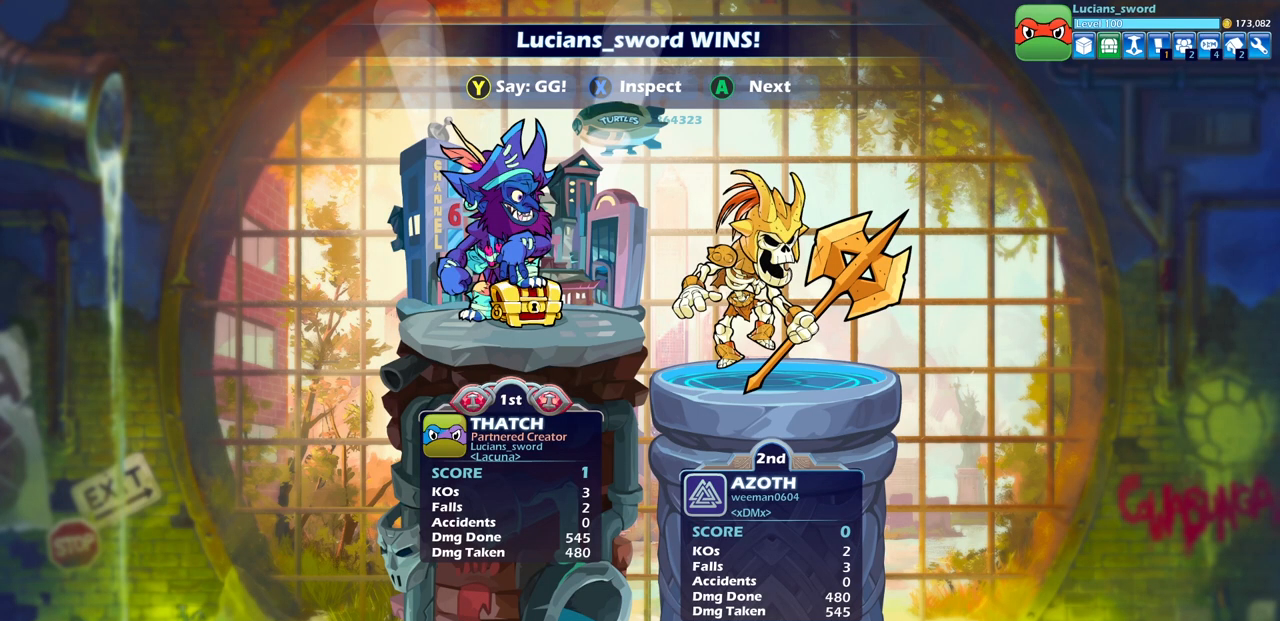
{"buttons": [], "left_stick": "center", "right_stick": "center", "events": []}
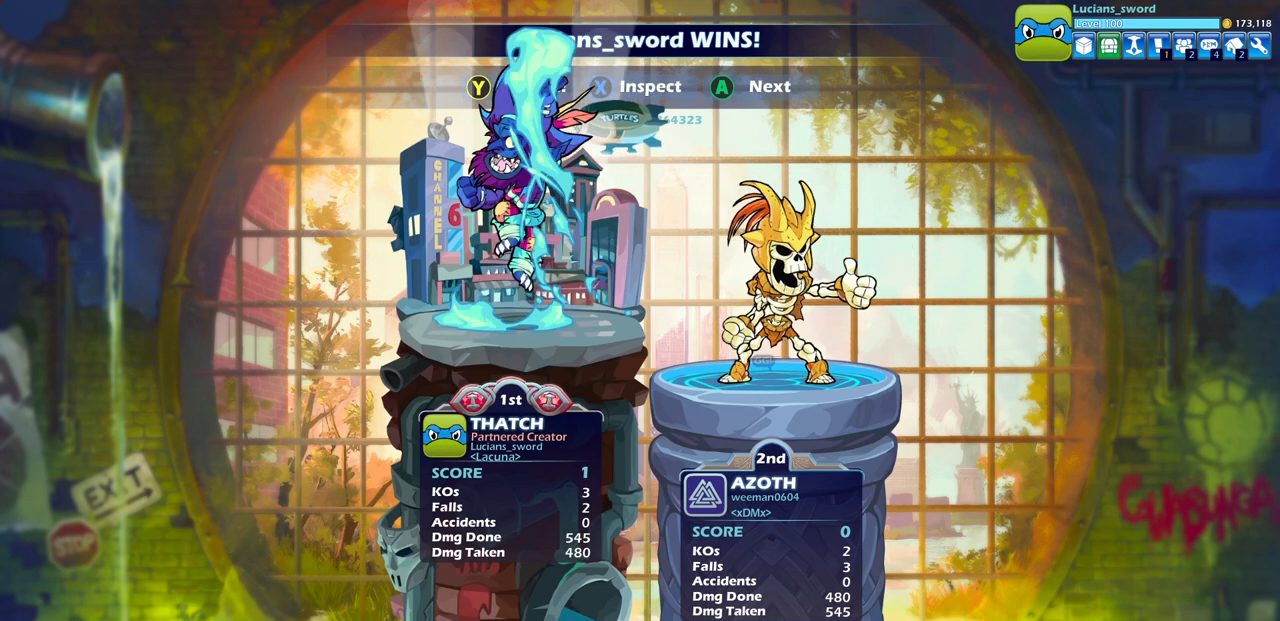
{"buttons": ["TRIANGLE"], "left_stick": "center", "right_stick": "center", "events": [[433, "TRIANGLE", "down"]]}
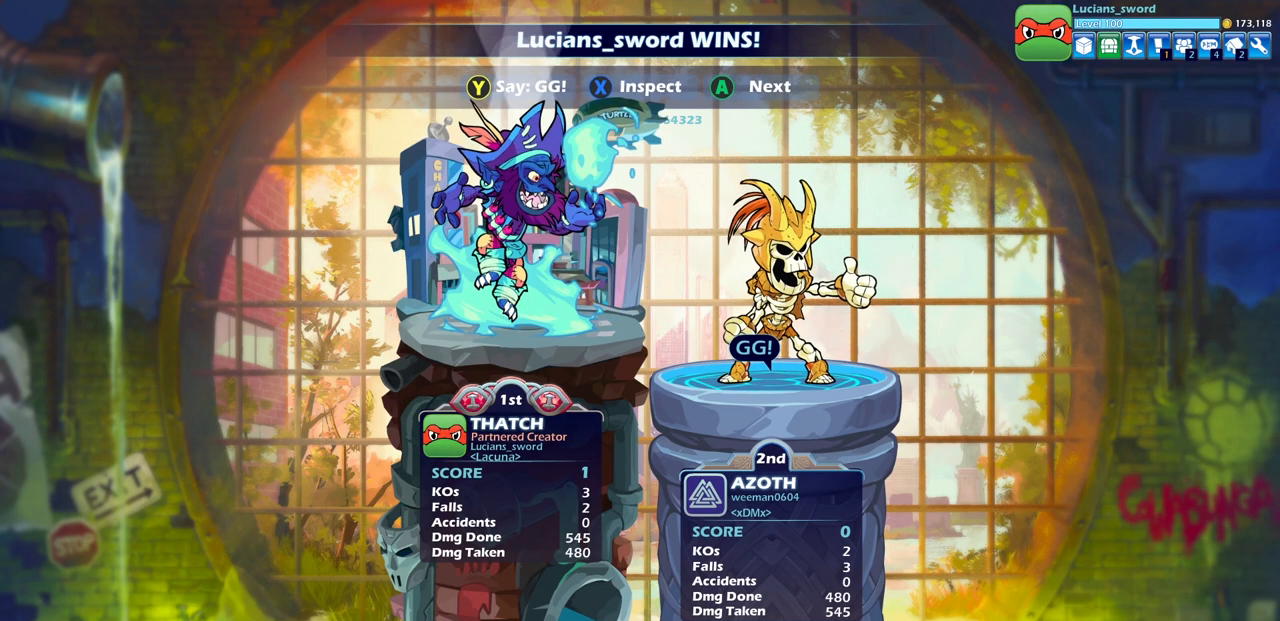
{"buttons": [], "left_stick": "center", "right_stick": "center", "events": [[33, "TRIANGLE", "up"], [133, "TRIANGLE", "down"], [233, "TRIANGLE", "up"]]}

- **EXERCISE DETAILS**: Please tally the lines of the listing that include the string "TRIANGLE". The number is the whole answer.

- **SOLUTION TO THE PROBLEM**: 2